I shrug and offer what I hope is a comforting smile.

“What should we talk about?” you say again. “You know sometimes I don’t understand you at all. Is that what you want to come to the Plaza with me for the last time not to make love?”

You seem about to cry and I will myself to move toward you and end up kneeling awkwardly beside your chair, the forgotten ache in my back making an unexpected return.

“How much I hated you these past months,” you say. “You can’t possibly imagine. I even thought of running you over in a rented car when you were coming out of your damn tennis club.”

I put my head in your lap and you say, “Is this what you think I want,” abruptly tugging at my hair, and for that moment, I regret forgiving you, I regret giving in to your whims, I regret being here with you when we have no future. As I’m about to say, “I don’t need this from you,” you lean toward me and kiss my eyes. “I hate you,” you whisper. “I will hate you for as long as we both shall live.”

“Those sound like wedding vows,” I say.

“Are you making fun of me? Is that what it’s come to?”

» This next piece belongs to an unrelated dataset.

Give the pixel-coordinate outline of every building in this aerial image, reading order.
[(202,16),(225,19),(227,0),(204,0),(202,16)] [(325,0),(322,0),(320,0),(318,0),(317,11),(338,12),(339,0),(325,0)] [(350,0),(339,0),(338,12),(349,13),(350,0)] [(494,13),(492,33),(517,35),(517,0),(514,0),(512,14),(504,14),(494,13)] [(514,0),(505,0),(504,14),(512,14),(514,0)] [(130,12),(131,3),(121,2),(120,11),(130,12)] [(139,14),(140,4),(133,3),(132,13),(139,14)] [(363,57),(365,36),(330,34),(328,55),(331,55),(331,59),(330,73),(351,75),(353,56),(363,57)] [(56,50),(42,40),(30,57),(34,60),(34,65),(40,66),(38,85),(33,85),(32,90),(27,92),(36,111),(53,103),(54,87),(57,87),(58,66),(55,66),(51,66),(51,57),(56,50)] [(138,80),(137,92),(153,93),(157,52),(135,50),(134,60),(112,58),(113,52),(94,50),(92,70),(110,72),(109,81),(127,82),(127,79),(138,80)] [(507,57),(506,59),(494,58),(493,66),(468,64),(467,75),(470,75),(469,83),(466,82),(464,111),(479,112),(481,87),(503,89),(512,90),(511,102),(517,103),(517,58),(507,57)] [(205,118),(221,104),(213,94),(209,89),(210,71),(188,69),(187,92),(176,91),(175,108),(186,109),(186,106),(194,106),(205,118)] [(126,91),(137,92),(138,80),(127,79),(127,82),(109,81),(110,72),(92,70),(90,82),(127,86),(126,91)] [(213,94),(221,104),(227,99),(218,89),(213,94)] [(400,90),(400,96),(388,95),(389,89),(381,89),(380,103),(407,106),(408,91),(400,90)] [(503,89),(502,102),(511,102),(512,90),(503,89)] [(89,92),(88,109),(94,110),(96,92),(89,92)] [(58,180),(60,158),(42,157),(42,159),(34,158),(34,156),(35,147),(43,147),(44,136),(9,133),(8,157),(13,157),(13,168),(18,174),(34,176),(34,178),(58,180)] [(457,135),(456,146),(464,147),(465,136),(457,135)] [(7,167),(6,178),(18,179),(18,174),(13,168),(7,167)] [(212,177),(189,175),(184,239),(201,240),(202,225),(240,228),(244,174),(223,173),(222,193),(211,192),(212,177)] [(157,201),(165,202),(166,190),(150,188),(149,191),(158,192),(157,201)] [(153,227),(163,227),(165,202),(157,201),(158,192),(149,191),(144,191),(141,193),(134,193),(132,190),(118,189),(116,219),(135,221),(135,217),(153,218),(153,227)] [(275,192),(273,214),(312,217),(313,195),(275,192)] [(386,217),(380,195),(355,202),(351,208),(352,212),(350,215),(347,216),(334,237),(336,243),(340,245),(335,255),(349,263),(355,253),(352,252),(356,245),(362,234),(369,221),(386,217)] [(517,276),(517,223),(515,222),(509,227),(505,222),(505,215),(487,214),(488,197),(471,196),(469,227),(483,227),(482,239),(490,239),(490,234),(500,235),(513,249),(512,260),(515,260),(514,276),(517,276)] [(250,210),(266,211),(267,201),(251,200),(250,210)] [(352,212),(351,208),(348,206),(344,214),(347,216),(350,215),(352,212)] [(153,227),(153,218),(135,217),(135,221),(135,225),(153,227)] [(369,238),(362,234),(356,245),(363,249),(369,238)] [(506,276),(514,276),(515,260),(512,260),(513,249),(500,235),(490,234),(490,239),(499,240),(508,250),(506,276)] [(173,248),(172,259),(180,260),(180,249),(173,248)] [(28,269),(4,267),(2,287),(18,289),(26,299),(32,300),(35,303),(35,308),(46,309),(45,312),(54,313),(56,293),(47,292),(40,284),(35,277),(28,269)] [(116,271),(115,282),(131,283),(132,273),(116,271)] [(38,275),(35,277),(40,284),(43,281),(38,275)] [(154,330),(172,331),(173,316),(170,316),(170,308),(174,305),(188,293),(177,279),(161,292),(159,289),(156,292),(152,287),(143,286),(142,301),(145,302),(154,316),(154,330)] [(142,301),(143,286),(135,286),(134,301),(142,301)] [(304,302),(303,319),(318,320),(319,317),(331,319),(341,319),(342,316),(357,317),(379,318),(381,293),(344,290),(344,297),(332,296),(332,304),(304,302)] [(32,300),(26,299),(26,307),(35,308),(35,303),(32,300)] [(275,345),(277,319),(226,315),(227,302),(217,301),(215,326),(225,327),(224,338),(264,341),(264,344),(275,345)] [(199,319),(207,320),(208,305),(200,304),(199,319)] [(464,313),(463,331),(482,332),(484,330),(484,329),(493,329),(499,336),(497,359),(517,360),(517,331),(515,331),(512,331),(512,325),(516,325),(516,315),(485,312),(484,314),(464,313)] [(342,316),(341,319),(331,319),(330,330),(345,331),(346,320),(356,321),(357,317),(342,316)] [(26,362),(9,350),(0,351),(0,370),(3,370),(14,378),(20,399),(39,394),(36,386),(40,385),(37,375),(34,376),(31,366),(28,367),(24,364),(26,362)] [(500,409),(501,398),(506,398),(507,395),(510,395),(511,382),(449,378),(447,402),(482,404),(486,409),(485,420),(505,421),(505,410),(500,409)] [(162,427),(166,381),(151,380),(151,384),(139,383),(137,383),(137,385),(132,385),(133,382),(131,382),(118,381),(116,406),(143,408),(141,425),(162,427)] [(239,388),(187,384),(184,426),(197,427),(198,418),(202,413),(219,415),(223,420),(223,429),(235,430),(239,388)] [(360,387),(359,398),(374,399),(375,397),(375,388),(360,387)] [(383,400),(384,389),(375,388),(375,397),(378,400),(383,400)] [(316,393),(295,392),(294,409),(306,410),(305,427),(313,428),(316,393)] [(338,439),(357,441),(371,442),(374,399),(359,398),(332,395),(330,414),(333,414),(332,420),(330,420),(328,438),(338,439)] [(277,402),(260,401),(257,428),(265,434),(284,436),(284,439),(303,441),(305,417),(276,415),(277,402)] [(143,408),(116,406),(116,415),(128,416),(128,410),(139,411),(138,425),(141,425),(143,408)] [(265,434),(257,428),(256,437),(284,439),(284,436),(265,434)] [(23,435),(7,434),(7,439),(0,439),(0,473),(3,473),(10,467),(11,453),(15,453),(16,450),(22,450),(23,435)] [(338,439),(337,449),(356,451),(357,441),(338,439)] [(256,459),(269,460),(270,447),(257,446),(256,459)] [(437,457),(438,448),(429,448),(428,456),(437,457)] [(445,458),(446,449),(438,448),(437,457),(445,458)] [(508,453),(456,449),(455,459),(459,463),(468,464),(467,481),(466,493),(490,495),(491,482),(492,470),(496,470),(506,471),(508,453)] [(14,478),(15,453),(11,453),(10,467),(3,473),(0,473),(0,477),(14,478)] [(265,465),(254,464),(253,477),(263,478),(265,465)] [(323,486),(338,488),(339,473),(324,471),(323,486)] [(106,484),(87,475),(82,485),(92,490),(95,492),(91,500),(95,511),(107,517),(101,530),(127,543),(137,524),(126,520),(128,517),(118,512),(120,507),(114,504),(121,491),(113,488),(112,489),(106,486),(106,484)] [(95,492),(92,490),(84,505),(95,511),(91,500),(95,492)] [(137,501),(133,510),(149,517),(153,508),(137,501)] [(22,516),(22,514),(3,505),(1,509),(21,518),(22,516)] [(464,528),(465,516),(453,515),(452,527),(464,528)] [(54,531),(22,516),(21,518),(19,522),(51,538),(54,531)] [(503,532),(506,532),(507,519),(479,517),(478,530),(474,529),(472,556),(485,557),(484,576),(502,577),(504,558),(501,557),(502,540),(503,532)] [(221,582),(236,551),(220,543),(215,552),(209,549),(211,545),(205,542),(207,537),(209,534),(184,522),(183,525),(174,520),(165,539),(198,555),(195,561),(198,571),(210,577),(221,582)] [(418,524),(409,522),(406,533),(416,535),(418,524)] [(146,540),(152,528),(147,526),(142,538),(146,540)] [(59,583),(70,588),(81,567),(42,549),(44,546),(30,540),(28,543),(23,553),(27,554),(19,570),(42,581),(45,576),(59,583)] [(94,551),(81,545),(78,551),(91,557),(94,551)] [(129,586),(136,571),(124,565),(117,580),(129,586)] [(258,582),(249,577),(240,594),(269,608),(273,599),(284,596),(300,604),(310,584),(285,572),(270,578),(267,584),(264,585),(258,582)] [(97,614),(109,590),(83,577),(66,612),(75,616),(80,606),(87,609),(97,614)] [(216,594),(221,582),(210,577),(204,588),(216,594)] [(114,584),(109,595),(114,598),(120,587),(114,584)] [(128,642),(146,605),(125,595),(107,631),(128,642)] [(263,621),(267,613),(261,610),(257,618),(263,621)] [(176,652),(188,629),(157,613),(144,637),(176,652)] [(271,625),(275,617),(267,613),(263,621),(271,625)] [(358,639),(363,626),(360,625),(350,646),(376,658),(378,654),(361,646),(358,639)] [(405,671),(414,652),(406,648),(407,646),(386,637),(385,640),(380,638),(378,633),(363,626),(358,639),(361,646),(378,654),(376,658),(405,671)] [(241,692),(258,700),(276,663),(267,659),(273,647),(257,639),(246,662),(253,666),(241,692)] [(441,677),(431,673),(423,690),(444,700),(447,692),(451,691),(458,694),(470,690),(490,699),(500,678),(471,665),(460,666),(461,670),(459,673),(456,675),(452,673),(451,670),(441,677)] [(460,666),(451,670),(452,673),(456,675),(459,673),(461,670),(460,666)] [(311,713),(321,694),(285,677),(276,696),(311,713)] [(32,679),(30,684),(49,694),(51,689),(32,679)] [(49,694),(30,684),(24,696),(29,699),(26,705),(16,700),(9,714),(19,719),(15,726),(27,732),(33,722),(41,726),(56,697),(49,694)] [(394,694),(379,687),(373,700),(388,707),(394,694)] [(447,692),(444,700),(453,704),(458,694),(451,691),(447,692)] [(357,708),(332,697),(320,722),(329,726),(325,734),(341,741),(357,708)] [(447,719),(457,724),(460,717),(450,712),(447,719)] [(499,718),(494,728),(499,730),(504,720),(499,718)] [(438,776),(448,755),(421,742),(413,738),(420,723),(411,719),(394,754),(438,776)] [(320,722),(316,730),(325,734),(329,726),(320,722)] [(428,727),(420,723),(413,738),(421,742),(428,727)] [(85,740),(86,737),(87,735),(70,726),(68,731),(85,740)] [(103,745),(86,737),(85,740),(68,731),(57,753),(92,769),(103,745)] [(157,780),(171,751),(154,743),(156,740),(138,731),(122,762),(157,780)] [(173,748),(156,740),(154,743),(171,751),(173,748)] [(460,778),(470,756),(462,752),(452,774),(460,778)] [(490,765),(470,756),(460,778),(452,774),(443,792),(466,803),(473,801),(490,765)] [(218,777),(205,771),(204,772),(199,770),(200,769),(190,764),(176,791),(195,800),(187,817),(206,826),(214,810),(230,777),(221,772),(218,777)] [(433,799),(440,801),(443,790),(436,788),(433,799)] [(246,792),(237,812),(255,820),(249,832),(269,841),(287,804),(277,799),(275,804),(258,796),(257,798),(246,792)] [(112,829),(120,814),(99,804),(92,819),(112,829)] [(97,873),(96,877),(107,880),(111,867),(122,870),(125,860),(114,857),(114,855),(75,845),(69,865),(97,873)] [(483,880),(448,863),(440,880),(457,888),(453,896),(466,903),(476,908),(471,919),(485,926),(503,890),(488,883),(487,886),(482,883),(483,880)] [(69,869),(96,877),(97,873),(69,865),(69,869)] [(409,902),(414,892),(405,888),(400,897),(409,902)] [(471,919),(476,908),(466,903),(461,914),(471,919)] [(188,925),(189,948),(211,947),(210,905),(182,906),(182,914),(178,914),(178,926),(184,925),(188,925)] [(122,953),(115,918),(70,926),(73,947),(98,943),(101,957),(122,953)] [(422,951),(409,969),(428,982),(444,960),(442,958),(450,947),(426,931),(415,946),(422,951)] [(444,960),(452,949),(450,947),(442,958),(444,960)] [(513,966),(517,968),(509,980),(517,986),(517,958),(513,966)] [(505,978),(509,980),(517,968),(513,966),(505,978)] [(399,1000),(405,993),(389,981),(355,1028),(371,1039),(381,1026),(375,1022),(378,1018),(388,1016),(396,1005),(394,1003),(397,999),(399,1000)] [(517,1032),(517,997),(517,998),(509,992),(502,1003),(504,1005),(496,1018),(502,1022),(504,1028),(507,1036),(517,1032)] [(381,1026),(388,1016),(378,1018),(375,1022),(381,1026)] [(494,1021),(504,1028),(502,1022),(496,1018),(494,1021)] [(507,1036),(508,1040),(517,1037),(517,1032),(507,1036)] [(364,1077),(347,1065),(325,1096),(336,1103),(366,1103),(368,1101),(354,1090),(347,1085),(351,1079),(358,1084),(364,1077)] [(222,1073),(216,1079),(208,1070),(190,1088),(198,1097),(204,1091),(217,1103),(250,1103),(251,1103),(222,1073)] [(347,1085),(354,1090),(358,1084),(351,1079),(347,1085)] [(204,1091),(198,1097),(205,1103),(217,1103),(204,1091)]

I lift you to your feet and we dance — you in your heels, me in my stocking feet — to whatever music the silence provides.

When we finally get under the covers, I notice from the clock on the wall that we have less than an hour left us. I imagine the hour passing, imagine our fucking, which is more tender than usual, though not quite as intense as it has been at its best. I imagine you getting into your clothes, that refined and complicated ritual, while I consider pleading with you to stay five minutes longer. I imagine watching you from the hotel window as you get into a waiting cab and drive off to your husband, whom I envision as a shadow figure. Then I imagine the two of you, you and the shadow husband, boarding a flight for London. Then I imagine getting older and being alone and trying to remember this last time together, which has passed with so little moment.

It is only then when I have already imagined the end of whatever has gone on between us, that we begin to make love — we have been holding each other carefully, cautiously — and it seems like the first time, which I don’t actually remember, which I confuse with a number of other first times, but I allow myself to imagine that we are in my old Village apartment in my unmade bed and that it hurts me that you live with a man named Roger (though I know you don’t love him) and whatever is happening between us (sex no doubt, terrifying intimacy, the compelling illusion of love) will go on for as long as I can imagine it going on, for as long as consciousness and self-deception and the trick of memory survives.